Work item: Could you set down exactly the lines in the records below between the line holding "M 1113,168 L" and the line holding "M 155,547 L", inclusive?

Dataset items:
=-=-=

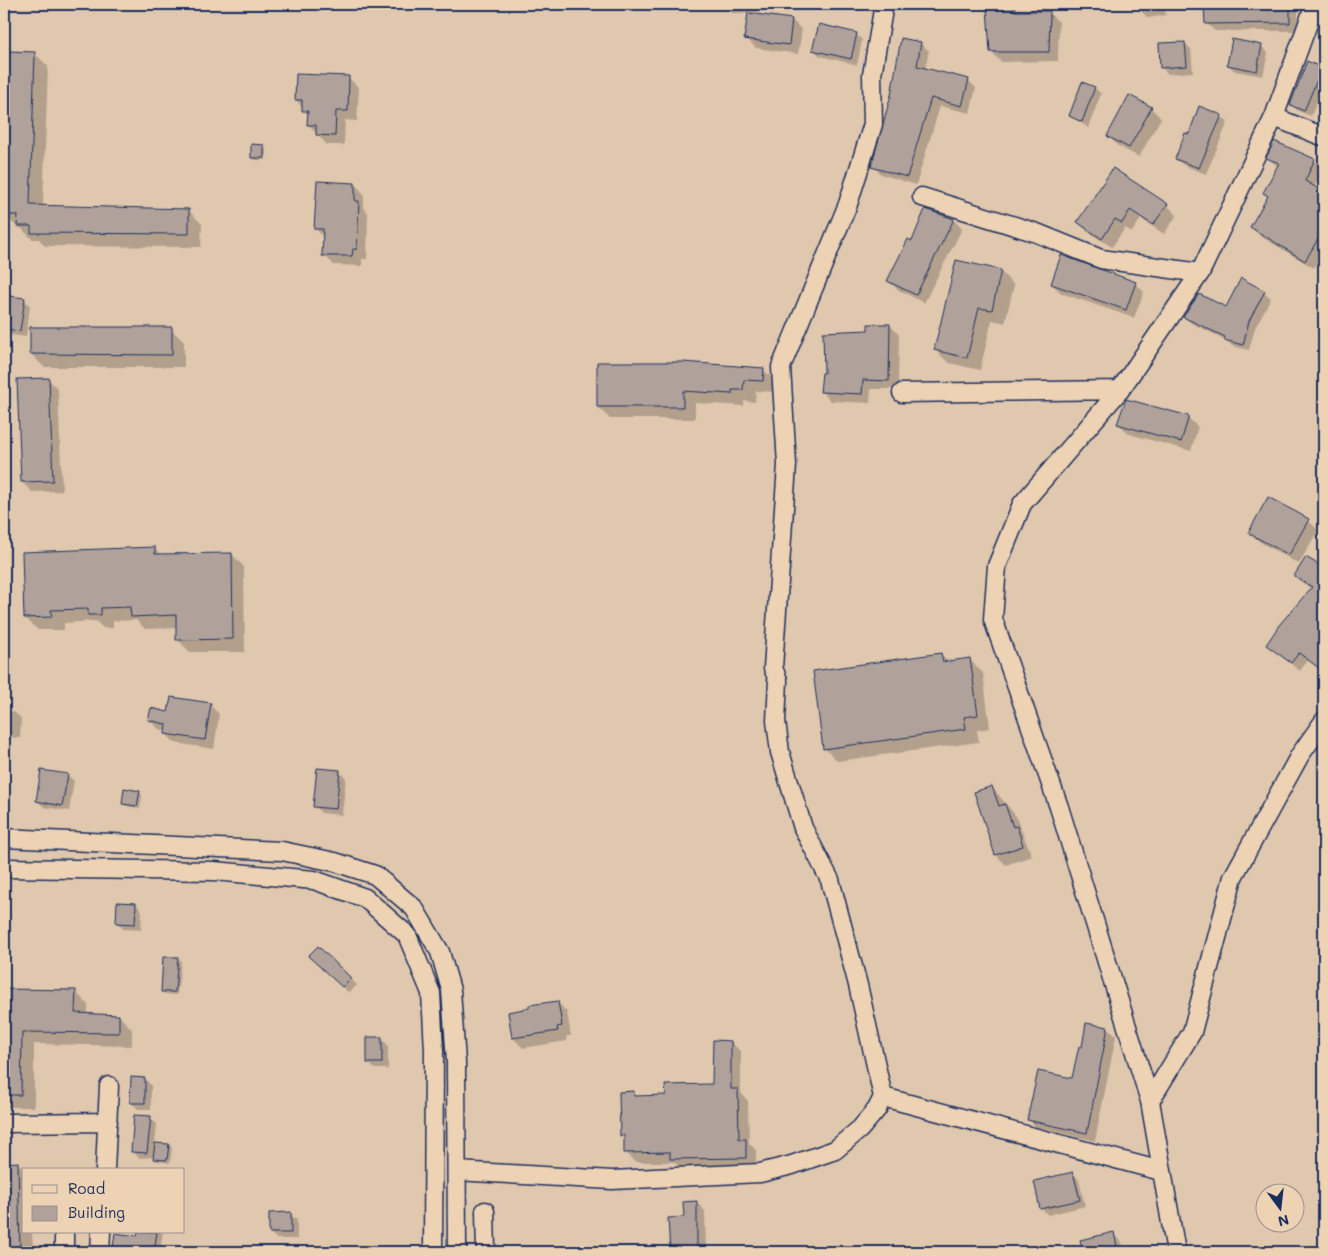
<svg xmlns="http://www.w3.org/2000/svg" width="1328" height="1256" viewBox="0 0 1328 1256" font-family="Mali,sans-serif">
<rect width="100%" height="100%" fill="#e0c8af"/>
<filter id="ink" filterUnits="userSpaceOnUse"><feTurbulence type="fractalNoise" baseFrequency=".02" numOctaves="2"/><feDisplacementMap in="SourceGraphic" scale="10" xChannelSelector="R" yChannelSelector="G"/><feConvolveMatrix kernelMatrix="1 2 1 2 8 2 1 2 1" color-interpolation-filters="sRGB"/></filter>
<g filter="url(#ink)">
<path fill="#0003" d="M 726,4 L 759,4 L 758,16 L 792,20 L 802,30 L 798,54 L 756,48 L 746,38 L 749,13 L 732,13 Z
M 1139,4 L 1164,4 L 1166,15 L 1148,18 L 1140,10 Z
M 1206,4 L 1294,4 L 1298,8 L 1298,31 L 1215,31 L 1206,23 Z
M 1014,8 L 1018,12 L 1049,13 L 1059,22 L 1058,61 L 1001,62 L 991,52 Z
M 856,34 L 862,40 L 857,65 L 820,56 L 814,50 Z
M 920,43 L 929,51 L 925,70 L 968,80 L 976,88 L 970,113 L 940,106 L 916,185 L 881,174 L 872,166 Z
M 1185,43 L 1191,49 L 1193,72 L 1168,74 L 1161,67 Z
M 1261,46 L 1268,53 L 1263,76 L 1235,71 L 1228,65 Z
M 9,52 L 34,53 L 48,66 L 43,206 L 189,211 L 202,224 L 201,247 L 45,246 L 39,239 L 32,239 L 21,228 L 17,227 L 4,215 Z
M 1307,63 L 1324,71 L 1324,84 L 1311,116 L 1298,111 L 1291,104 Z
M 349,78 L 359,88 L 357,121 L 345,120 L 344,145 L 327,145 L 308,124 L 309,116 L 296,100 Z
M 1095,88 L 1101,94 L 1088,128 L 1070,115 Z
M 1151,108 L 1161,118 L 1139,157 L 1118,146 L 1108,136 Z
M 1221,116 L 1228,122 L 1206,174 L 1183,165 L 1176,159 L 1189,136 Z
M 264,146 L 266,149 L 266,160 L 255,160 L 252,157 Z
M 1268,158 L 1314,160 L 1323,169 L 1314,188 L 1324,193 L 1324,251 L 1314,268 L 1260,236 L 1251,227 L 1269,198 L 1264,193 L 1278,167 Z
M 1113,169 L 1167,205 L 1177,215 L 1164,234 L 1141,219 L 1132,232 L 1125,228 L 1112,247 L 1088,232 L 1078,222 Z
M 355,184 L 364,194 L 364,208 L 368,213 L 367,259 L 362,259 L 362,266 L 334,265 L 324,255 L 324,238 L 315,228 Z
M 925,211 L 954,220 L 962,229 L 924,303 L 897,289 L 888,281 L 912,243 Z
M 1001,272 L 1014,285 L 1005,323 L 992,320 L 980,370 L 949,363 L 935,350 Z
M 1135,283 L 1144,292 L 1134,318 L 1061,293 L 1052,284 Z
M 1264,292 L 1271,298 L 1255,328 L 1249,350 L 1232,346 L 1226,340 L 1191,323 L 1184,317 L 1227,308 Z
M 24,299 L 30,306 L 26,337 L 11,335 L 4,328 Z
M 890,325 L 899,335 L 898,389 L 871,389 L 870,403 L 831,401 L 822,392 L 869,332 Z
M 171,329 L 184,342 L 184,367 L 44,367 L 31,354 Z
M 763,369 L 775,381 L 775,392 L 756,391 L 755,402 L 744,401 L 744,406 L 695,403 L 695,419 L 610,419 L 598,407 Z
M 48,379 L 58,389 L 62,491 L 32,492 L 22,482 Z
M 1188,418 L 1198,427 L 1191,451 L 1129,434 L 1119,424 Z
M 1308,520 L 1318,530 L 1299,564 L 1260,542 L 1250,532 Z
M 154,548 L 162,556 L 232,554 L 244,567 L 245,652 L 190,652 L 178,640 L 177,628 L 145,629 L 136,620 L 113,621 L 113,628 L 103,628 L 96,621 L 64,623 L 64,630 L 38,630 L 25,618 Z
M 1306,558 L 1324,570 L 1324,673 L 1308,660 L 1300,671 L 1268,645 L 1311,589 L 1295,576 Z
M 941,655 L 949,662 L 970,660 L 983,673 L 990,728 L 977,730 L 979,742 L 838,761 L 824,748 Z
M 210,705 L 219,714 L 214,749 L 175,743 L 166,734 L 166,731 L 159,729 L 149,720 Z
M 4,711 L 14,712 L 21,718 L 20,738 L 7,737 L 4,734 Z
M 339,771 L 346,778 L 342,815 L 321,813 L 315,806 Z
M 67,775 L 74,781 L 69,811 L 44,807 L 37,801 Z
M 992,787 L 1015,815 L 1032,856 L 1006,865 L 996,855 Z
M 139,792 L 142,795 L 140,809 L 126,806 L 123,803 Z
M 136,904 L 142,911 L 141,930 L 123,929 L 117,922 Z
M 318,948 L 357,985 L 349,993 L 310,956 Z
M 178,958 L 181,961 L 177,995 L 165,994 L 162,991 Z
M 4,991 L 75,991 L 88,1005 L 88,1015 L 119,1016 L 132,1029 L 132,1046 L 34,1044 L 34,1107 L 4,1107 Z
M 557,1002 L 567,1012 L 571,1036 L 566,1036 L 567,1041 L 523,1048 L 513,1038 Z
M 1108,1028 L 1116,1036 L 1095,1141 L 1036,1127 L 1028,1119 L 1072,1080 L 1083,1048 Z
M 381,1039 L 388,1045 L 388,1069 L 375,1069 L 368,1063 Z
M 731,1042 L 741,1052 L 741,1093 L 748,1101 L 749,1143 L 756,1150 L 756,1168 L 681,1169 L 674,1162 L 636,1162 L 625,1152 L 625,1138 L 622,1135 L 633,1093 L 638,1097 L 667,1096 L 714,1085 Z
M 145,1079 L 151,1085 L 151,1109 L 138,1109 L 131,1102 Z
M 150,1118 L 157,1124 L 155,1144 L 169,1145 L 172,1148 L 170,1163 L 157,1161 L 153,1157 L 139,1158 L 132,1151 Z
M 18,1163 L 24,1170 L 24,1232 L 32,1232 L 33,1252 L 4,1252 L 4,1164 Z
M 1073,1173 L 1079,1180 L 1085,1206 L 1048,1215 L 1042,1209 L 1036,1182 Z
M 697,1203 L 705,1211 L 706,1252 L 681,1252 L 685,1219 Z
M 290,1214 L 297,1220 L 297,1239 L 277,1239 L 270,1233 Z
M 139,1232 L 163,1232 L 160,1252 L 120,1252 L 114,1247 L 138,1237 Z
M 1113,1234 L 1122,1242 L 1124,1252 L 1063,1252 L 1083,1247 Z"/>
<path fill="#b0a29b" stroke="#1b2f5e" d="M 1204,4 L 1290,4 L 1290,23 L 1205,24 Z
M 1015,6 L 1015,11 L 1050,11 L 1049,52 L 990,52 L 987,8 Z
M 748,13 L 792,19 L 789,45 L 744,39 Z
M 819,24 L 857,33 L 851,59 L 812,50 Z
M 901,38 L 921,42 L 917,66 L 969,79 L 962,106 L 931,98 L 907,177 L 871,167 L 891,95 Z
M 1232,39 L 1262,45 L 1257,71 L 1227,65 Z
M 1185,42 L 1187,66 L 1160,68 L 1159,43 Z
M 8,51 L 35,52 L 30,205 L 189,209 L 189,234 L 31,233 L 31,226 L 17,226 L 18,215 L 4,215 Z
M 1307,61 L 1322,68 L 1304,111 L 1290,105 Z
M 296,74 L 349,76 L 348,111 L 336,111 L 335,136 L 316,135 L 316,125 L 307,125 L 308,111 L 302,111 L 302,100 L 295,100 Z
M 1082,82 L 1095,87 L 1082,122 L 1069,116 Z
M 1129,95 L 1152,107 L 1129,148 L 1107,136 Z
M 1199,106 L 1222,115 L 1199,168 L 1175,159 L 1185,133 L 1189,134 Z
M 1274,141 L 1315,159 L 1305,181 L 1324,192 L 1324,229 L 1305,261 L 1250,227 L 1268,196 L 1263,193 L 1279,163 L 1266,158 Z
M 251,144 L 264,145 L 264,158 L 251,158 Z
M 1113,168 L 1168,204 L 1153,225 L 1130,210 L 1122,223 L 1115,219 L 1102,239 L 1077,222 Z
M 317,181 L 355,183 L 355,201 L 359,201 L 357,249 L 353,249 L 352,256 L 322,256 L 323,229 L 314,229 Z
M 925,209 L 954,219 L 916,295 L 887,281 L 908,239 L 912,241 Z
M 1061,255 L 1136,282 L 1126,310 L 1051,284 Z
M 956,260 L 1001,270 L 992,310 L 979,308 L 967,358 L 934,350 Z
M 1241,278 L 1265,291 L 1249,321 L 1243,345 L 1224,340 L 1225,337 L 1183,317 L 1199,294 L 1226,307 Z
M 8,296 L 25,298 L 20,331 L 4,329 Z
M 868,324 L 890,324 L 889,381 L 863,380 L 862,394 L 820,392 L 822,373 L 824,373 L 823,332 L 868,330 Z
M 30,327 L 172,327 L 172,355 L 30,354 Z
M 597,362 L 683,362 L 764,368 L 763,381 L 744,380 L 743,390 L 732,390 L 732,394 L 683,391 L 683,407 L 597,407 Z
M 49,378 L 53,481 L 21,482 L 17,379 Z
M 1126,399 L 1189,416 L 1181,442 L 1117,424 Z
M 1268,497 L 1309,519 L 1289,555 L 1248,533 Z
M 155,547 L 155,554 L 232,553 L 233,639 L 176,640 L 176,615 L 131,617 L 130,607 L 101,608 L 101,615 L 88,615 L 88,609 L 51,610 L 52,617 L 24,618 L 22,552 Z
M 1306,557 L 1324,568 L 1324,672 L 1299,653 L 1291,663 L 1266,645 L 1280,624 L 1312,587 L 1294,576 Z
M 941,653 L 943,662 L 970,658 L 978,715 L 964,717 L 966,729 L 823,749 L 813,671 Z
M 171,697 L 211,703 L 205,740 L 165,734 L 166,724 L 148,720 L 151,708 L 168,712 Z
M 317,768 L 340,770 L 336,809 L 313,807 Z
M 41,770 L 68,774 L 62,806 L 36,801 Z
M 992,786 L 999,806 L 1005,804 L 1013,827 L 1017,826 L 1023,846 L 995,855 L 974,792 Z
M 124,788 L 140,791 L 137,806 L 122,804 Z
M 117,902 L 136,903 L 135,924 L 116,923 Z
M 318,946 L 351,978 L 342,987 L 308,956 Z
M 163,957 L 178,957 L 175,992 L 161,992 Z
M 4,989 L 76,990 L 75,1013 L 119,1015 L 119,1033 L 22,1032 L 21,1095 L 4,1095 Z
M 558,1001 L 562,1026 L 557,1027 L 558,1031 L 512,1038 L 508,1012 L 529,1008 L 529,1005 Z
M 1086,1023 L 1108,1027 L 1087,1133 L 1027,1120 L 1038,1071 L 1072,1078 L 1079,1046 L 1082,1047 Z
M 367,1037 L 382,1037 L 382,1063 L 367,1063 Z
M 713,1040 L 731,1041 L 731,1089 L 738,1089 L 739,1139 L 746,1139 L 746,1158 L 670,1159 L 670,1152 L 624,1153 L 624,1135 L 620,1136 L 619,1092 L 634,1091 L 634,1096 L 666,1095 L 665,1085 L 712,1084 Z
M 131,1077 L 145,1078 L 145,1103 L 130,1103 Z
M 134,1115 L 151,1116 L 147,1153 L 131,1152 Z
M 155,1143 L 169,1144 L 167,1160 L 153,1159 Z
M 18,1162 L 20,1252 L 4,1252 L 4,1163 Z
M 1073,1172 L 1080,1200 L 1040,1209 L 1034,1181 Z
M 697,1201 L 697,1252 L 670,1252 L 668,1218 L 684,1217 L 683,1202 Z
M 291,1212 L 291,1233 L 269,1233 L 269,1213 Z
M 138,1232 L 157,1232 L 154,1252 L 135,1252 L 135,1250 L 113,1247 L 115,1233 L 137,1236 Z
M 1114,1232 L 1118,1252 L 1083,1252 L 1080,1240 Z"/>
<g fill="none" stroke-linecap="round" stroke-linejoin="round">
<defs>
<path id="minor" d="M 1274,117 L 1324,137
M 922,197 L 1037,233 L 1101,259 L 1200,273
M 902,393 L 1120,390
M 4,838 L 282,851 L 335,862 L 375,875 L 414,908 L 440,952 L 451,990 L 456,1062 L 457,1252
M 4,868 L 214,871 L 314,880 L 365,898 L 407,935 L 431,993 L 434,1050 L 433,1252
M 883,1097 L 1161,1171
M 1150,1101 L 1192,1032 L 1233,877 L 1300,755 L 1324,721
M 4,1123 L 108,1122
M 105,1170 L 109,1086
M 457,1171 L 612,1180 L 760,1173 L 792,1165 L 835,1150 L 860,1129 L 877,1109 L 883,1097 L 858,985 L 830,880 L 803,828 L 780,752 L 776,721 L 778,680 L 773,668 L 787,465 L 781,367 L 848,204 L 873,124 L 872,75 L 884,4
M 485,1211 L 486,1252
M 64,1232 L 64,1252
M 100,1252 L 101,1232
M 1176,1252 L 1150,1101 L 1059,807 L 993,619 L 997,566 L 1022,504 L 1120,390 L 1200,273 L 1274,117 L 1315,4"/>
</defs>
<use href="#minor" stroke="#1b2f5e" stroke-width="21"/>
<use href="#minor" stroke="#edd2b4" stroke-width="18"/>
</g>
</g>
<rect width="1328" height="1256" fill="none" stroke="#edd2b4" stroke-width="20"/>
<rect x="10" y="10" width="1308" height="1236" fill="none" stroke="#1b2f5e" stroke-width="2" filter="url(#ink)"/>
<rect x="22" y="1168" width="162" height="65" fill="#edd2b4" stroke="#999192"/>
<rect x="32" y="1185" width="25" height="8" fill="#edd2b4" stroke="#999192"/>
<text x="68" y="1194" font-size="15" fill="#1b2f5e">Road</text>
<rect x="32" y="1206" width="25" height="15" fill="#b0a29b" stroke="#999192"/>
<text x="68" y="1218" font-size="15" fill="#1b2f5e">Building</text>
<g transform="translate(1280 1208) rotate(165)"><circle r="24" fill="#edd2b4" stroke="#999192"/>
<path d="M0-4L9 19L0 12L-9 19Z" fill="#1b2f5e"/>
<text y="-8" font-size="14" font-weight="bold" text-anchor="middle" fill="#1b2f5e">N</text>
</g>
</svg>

=-=-=

Result:
M 1113,168 L 1168,204 L 1153,225 L 1130,210 L 1122,223 L 1115,219 L 1102,239 L 1077,222 Z
M 317,181 L 355,183 L 355,201 L 359,201 L 357,249 L 353,249 L 352,256 L 322,256 L 323,229 L 314,229 Z
M 925,209 L 954,219 L 916,295 L 887,281 L 908,239 L 912,241 Z
M 1061,255 L 1136,282 L 1126,310 L 1051,284 Z
M 956,260 L 1001,270 L 992,310 L 979,308 L 967,358 L 934,350 Z
M 1241,278 L 1265,291 L 1249,321 L 1243,345 L 1224,340 L 1225,337 L 1183,317 L 1199,294 L 1226,307 Z
M 8,296 L 25,298 L 20,331 L 4,329 Z
M 868,324 L 890,324 L 889,381 L 863,380 L 862,394 L 820,392 L 822,373 L 824,373 L 823,332 L 868,330 Z
M 30,327 L 172,327 L 172,355 L 30,354 Z
M 597,362 L 683,362 L 764,368 L 763,381 L 744,380 L 743,390 L 732,390 L 732,394 L 683,391 L 683,407 L 597,407 Z
M 49,378 L 53,481 L 21,482 L 17,379 Z
M 1126,399 L 1189,416 L 1181,442 L 1117,424 Z
M 1268,497 L 1309,519 L 1289,555 L 1248,533 Z
M 155,547 L 155,554 L 232,553 L 233,639 L 176,640 L 176,615 L 131,617 L 130,607 L 101,608 L 101,615 L 88,615 L 88,609 L 51,610 L 52,617 L 24,618 L 22,552 Z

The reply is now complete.